Despite an optimistic outlook from the OAE this year, the agency conceded that a water shortage caused by a delay in rainfall around May is a major risk, possibly altering the growth projection for the sector of 2.5% to 3.5%.
The El Nino climate phenomenon was blamed for lowering water levels in reservoirs and causing an insufficient rainy season last year, affecting crops and rice growing. The dry spell prompted the government to encourage farmers to postpone planting rice for two months, especially in rain-fed rice plantations. The postponement is a major reason crops contracted by 5.8% in 2015.
The OAE believes the climate this year will not be as bad as last year. Other positive factors include the government’s economic stimulus measures, higher investment in the agricultural sector and the government’s agricultural projects.

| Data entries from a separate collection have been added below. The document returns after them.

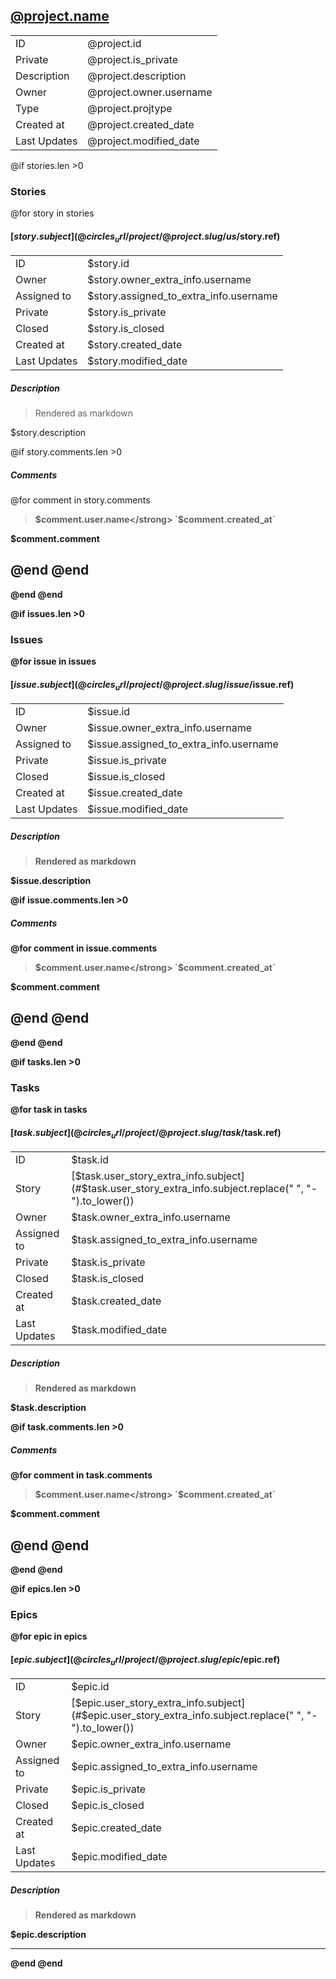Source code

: 
## [@project.name](@circles_url/project/@project.slug)
|              |                         |
| ------------ | ----------------------- |
| ID           | @project.id             |
| Private      | @project.is_private     |
| Description  | @project.description    |
| Owner        | @project.owner.username |
| Type         | @project.projtype       |
| Created at   | @project.created_date   |
| Last Updates | @project.modified_date  |

@if stories.len >0
### Stories
@for story in stories
#### [$story.subject](@circles_url/project/@project.slug/us/$story.ref)
|              |                                        |
| ------------ | -------------------------------------- |
| ID           | $story.id                              |
| Owner        | $story.owner_extra_info.username       |
| Assigned to  | $story.assigned_to_extra_info.username |
| Private      | $story.is_private                      |
| Closed       | $story.is_closed                       |
| Created at   | $story.created_date                    |
| Last Updates | $story.modified_date                   |

##### Description
> Rendered as markdown

$story.description

@if story.comments.len >0
##### Comments
@for comment in story.comments

> <strong>$comment.user.name</strong> `$comment.created_at`

$comment.comment

@end <!-- End Comments Loop -->
@end <!-- End Comments Condition -->
---
@end <!-- End Stories Loop -->
@end <!-- End Stories Condition -->

@if issues.len >0
### Issues
@for issue in issues
#### [$issue.subject](@circles_url/project/@project.slug/issue/$issue.ref)
|              |                                        |
| ------------ | -------------------------------------- |
| ID           | $issue.id                              |
| Owner        | $issue.owner_extra_info.username       |
| Assigned to  | $issue.assigned_to_extra_info.username |
| Private      | $issue.is_private                      |
| Closed       | $issue.is_closed                       |
| Created at   | $issue.created_date                    |
| Last Updates | $issue.modified_date                   |

##### Description
> Rendered as markdown

$issue.description

@if issue.comments.len >0
##### Comments
@for comment in issue.comments
> <strong>$comment.user.name</strong> `$comment.created_at`

$comment.comment

@end
@end
---
@end
@end

@if tasks.len >0
### Tasks
@for task in tasks
#### [$task.subject](@circles_url/project/@project.slug/task/$task.ref)
|              |                                       |
| ------------ | ------------------------------------- |
| ID           | $task.id                              |
| Story        | [$task.user_story_extra_info.subject](#$task.user_story_extra_info.subject.replace(" ", "-").to_lower())   |
| Owner        | $task.owner_extra_info.username       |
| Assigned to  | $task.assigned_to_extra_info.username |
| Private      | $task.is_private                      |
| Closed       | $task.is_closed                       |
| Created at   | $task.created_date                    |
| Last Updates | $task.modified_date                   |

##### Description
> Rendered as markdown

$task.description

@if task.comments.len >0
##### Comments
@for comment in task.comments
> <strong>$comment.user.name</strong> `$comment.created_at`

$comment.comment

@end
@end
---
@end
@end

@if epics.len >0

### Epics
@for epic in epics
#### [$epic.subject](@circles_url/project/@project.slug/epic/$epic.ref)
|              |                                       |
| ------------ | ------------------------------------- |
| ID           | $epic.id                              |
| Story        | [$epic.user_story_extra_info.subject](#$epic.user_story_extra_info.subject.replace(" ", "-").to_lower())   |
| Owner        | $epic.owner_extra_info.username       |
| Assigned to  | $epic.assigned_to_extra_info.username |
| Private      | $epic.is_private                      |
| Closed       | $epic.is_closed                       |
| Created at   | $epic.created_date                    |
| Last Updates | $epic.modified_date                   |

##### Description
> Rendered as markdown

$epic.description

---
@end
@end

The Agriculture and Cooperatives Ministry started its farm restructuring projects in late 2015 to improve management efficiency, cut production costs and increase yields for rice and maize. The “motor pool” model was designed to support farm equipment such as harvesters and milling machines for farm cooperatives nationwide.
To deal with another drought, the ministry may ask rice farmers in 22 irrigation-fed provinces to suspend growing second-crop rice again in 2016. It also set aside a budget of 39 billion baht for the Royal Irrigation Department to add 300,000 rai of irrigation area in 2016.

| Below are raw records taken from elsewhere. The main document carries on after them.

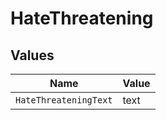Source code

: # HateThreatening


## Values

| Name                  | Value                 |
| --------------------- | --------------------- |
| `HateThreateningText` | text                  |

Seree Supharatid, director of Rangsit University’s Center on Climate Change and Disasters, has warned that Thailand may suffer a severe dry season earlier than expected this year. With depleted water starting in the first quarter, the farm sector is likely to be affected if efficient water saving does not take place in advance, he said.
TOT’s labour union called a meeting in October 2015 to oppose plans to auction two licences on the 900MHz spectrum. TOT is among state enterprises in need of reform. PATTARAPONG CHATPATTARASILL
State enterprise reform tops cabinet agenda
A draft bill governing 57 state enterprises is set to go before the cabinet this month. If approved, it will pave the way for the establishment of a national holding company to which 12 corporatised state enterprises will be transferred in the first phase.
The national holding firm will be responsible for appointing executives and directors, serving as a buffer to prevent politicians from exploiting state enterprises for pork-barrel policies as in the past, while raising efficiency to boost revenue and scale down burdensome budgets.
The draft bill is in line with the government’s plan to overhaul state enterprises, most of which have long been influenced by politicians who appoint aides and other proxies to boards or top executive positions in order to fulfil populist campaign pledges.
The State Enterprises Policy Commission (superboard) chaired by Prime Minister Prayut Chan-o-cha found that most state enterprises have low profitability: they have combined assets of 12 trillion baht, but their aggregated annual net profit amounts to 300 billion baht — a return on assets of less than 3%.
Among the 12 corporatised state enterprises to be transferred to the holding company, wholly owned by the Finance Ministry, are PTT, Krungthai Bank, TOT, CAT Telecom, MCOT, Thai Airways International, Airports of Thailand and the State Railway of Thailand.
The remaining 45 state enterprises will be supervised by the State Enterprise Policy Office. Sepo director-general Ekniti Nitithanprapas said the bill would come into force by August.